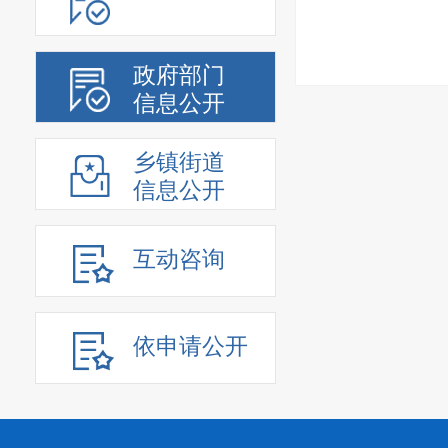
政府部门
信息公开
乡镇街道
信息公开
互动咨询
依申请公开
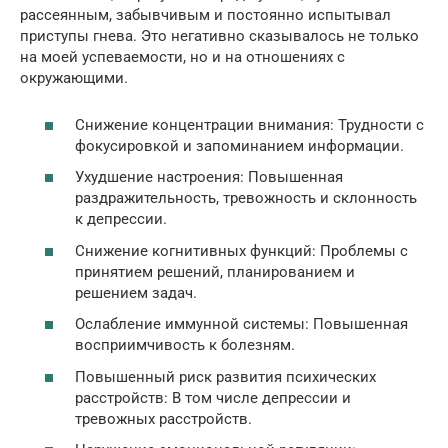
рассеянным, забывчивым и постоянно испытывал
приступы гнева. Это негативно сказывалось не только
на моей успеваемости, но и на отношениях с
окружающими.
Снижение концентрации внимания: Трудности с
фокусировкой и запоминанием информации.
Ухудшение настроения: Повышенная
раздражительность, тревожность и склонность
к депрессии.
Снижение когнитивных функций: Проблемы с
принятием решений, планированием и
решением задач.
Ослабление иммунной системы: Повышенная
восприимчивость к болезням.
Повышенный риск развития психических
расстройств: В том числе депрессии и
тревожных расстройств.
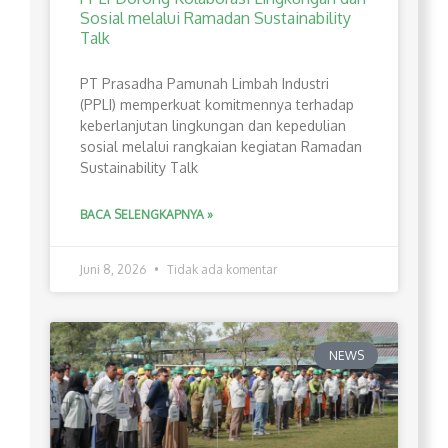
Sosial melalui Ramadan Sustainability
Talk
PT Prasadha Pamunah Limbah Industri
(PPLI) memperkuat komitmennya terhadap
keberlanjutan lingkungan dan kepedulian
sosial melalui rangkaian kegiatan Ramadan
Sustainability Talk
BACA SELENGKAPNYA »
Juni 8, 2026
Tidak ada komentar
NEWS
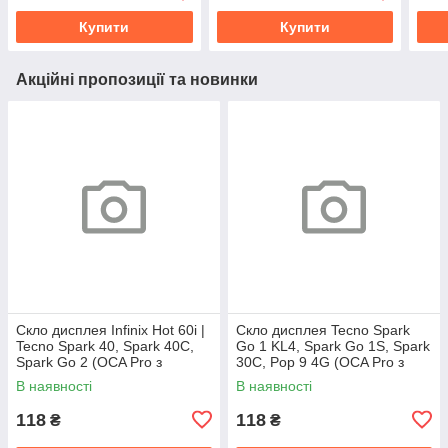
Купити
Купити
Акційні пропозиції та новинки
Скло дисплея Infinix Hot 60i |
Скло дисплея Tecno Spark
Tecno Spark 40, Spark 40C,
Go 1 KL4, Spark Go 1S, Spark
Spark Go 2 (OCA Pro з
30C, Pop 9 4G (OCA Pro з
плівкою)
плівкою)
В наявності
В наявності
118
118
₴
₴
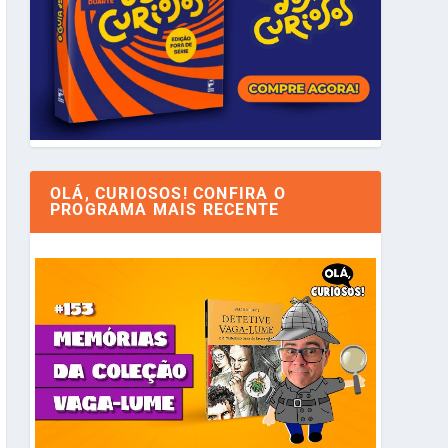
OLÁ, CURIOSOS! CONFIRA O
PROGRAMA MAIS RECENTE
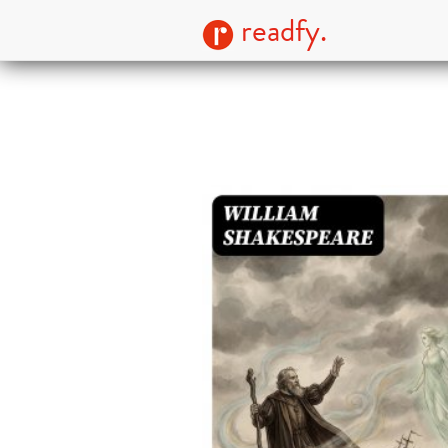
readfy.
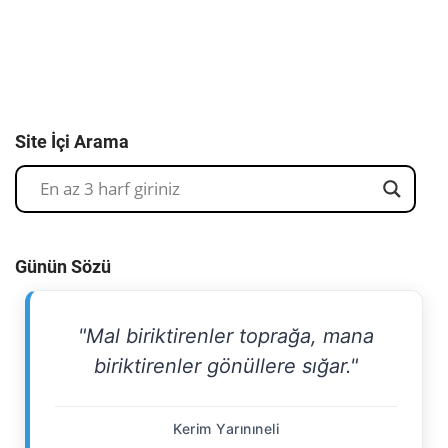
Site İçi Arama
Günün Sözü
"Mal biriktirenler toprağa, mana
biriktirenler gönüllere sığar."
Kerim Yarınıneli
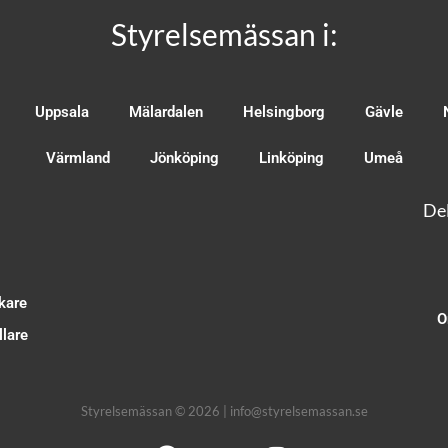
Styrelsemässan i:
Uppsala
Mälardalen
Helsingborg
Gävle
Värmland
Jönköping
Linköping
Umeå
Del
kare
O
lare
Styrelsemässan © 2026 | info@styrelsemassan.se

_ _ _ _

Written task:
Quote the records in full and exactly; skip any image.

Answer to this exercise:
政府部门
信息公开
乡镇街道
信息公开
互动咨询
依申请公开
рассеянным, забывчивым и постоянно испытывал
приступы гнева. Это негативно сказывалось не только
на моей успеваемости, но и на отношениях с
окружающими.
Снижение концентрации внимания: Трудности с
фокусировкой и запоминанием информации.
Ухудшение настроения: Повышенная
раздражительность, тревожность и склонность
к депрессии.
Снижение когнитивных функций: Проблемы с
принятием решений, планированием и
решением задач.
Ослабление иммунной системы: Повышенная
восприимчивость к болезням.
Повышенный риск развития психических
расстройств: В том числе депрессии и
тревожных расстройств.
Sosial melalui Ramadan Sustainability
Talk
PT Prasadha Pamunah Limbah Industri
(PPLI) memperkuat komitmennya terhadap
keberlanjutan lingkungan dan kepedulian
sosial melalui rangkaian kegiatan Ramadan
Sustainability Talk
BACA SELENGKAPNYA »
Juni 8, 2026
Tidak ada komentar
NEWS
Купити
Купити
Акційні пропозиції та новинки
Скло дисплея Infinix Hot 60i |
Скло дисплея Tecno Spark
Tecno Spark 40, Spark 40C,
Go 1 KL4, Spark Go 1S, Spark
Spark Go 2 (OCA Pro з
30C, Pop 9 4G (OCA Pro з
плівкою)
плівкою)
В наявності
В наявності
118
118
₴
₴
OLÁ, CURIOSOS! CONFIRA O
PROGRAMA MAIS RECENTE
readfy.
Site İçi Arama
Günün Sözü
"Mal biriktirenler toprağa, mana
biriktirenler gönüllere sığar."
Kerim Yarınıneli
Styrelsemässan i:
Uppsala
Mälardalen
Helsingborg
Gävle
Värmland
Jönköping
Linköping
Umeå
Del
kare
O
lare
Styrelsemässan © 2026 | info@styrelsemassan.se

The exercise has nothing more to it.